- **RECORDS TO USE**
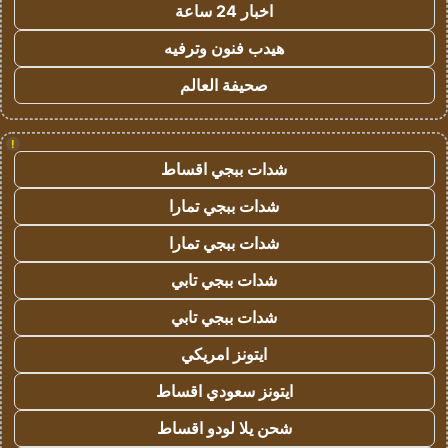
اخبار 24 ساعة
هيدب فنون وترفيه
صحيفة العالم
!
شدات ببجي اقساط
شدات ببجي تمارا
شدات ببجي تمارا
شدات ببجي تابي
شدات ببجي تابي
ايتونز امريكي
ايتونز سعودي اقساط
شحن يلا لودو اقساط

- **TO DO**
Leaving every picture aside, repeat the listing exactly.

- **EXERCISE OUTPUT**
اخبار 24 ساعة
هيدب فنون وترفيه
صحيفة العالم
!
شدات ببجي اقساط
شدات ببجي تمارا
شدات ببجي تمارا
شدات ببجي تابي
شدات ببجي تابي
ايتونز امريكي
ايتونز سعودي اقساط
شحن يلا لودو اقساط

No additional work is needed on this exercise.